姫さんの交友関係を把握しきれておらなんだで……」
本気で悔しそうにしている爺さんに、してやったりという気持ちになりながら、私は館長室を後にするのだった。
二日後。
王立図書館の貴族エリア、サロン。
「慌ただしい日程のお茶会になってしまって申し訳ありません」
「気にしないでイスカ。こちらも図書館でお茶をしたいと言ったのだもの。むしろすぐに準備出来たコトがすごいくらいよ」
私は予定通り、サラとフィンジア様とお茶会をしていた。
まずは挨拶を交わし、そのまましばしの雑談だ。
ただ、どうしてもフィンジア様の背後が気になってしまう。
侍女や護衛といった侍従たちの顔ぶれが王城のサロンでお茶をしたときと全く異なるのだ。
全員がフィンジア様と同じ褐色の肌をしているのを筆頭に、全員がラデッサ地方の特徴を持った姿をしている。
恐らくはラデッサ領ないし王都にある邸宅から連れてきた人たちだろう。
王城でのお茶会の時にフィンジア様についていた人たちにはラデッサ領の人は半分くらいだったので不思議だ。
「ああ、やっぱりお二人とも気になりますよね」
会話の中、私とサラがフィンジア様の背後を気にしてたのに気づいたのだろう。
彼女は笑って、自分の従者たちを示す。
「本当の意味で信用できる人材を揃えてきたの。
ラデッサ領は、砂漠の領地ですからね。王国の傘下になる前から、その過酷な環境で生き延びる為に様々な手段を取ってきた土地ですから」
様々な手段――ね。
恐らくはそこに、諜報や暗殺なども含まれているのだろう。
砂漠には行ったことがないので、それがどこまで過酷なのかは分からないけれど、話を聞いたり本で読んだ限りでも、かなり厳しいことは分かる。
「それゆえ領民の結束力が高いと自負しております。
そして、そういう土地ゆえに、懐へ入れたモノや、情を感じた相手への絆を、強く見る傾向も」
ようするに、連れてきた人たちは絶対にフィンジア様を裏切らないだろうと確信のある面々ということか。

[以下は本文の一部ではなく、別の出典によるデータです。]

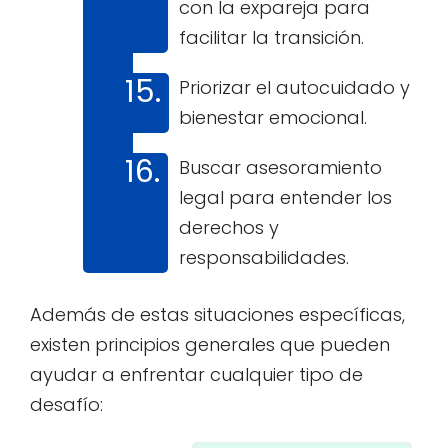
con la expareja para
facilitar la transición.
Priorizar el autocuidado y
bienestar emocional.
Buscar asesoramiento
legal para entender los
derechos y
responsabilidades.
Además de estas situaciones específicas,
existen principios generales que pueden
ayudar a enfrentar cualquier tipo de
desafío:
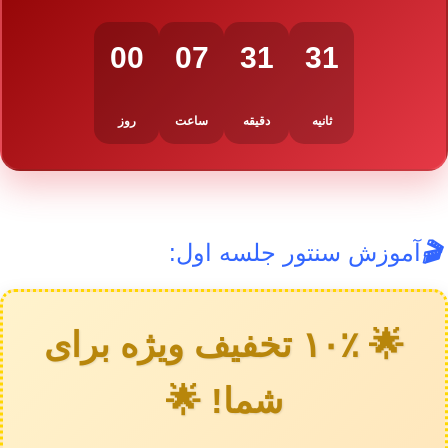
00
07
31
30
ثانیه
دقیقه
ساعت
روز
🎬
آموزش سنتور جلسه اول:
🌟 ۱۰٪ تخفیف ویژه برای
شما! 🌟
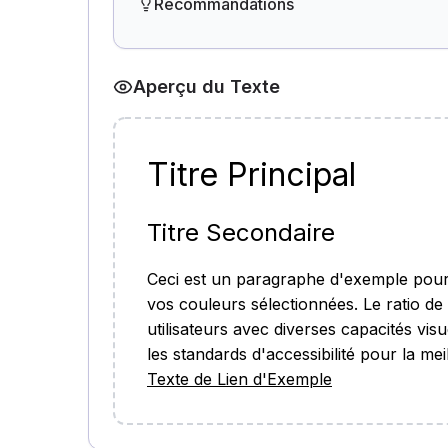
Recommandations
Aperçu du Texte
Titre Principal
Titre Secondaire
Ceci est un paragraphe d'exemple pour
vos couleurs sélectionnées. Le ratio de c
utilisateurs avec diverses capacités vi
les standards d'accessibilité pour la mei
Texte de Lien d'Exemple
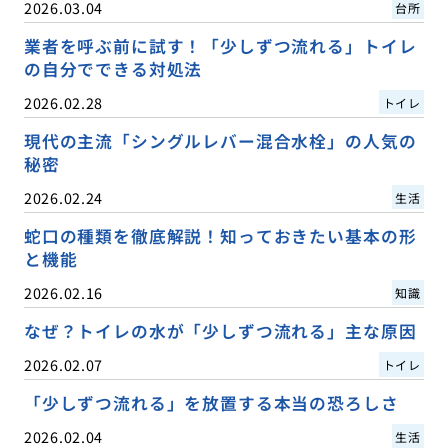
2026.03.04
台所
業者を呼ぶ前に試す！「少しずつ流れる」トイレ
の自分でできる対処法
2026.02.28
トイレ
現代の主流「シングルレバー混合水栓」の人気の
秘密
2026.02.24
生活
蛇口の種類を徹底解説！知っておきたい基本の形
と機能
2026.02.16
知識
なぜ？トイレの水が「少しずつ流れる」主な原因
2026.02.07
トイレ
「少しずつ流れる」を放置する本当の恐ろしさ
2026.02.04
生活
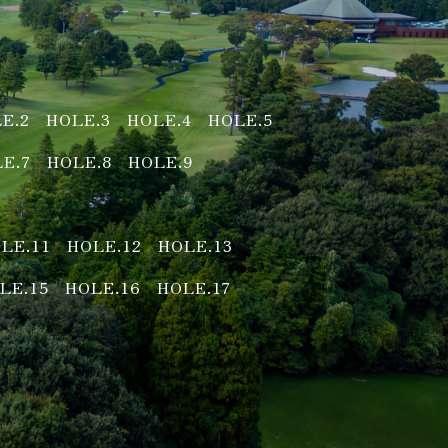
E.2
HOLE.3
HOLE.4
HOLE.5
E.7
HOLE.8
HOLE.9
LE.11
HOLE.12
HOLE.13
LE.15
HOLE.16
HOLE.17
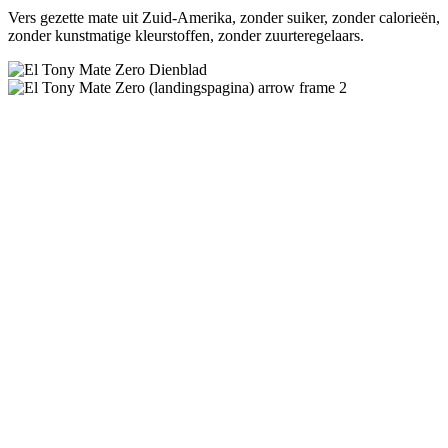
Vers gezette mate uit Zuid-Amerika, zonder suiker, zonder calorieën,
zonder kunstmatige kleurstoffen, zonder zuurteregelaars.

「何より、我が領地は裏切りを嫌う土地でもあるのです。
もちろん裏切りがない――というワケではありませんけど」
今の一言は、後ろの面々への改めての釘刺し、か。
私とサラはエフェとレナーテの二人しか連れてきてないから、釘を刺す意味がないしね。
「お手紙を頂いた時に思ったの。これくらい徹底した方が、話しやすいのではなくて?」
「お気遣いありがとうございます。かなり助かります」
王城のサロンだと、どうしたって耳の大きい連中を防ぎきれない可能性がある。
「さぁイスカ。聞かせて頂戴。貴女のお話と相談を」
「ええ。それではいくつかの情報の共有をしたいと思います」
私はお茶で口を湿し、気合いを入れる。
さて、今回のお茶会の本題に入るとしますか。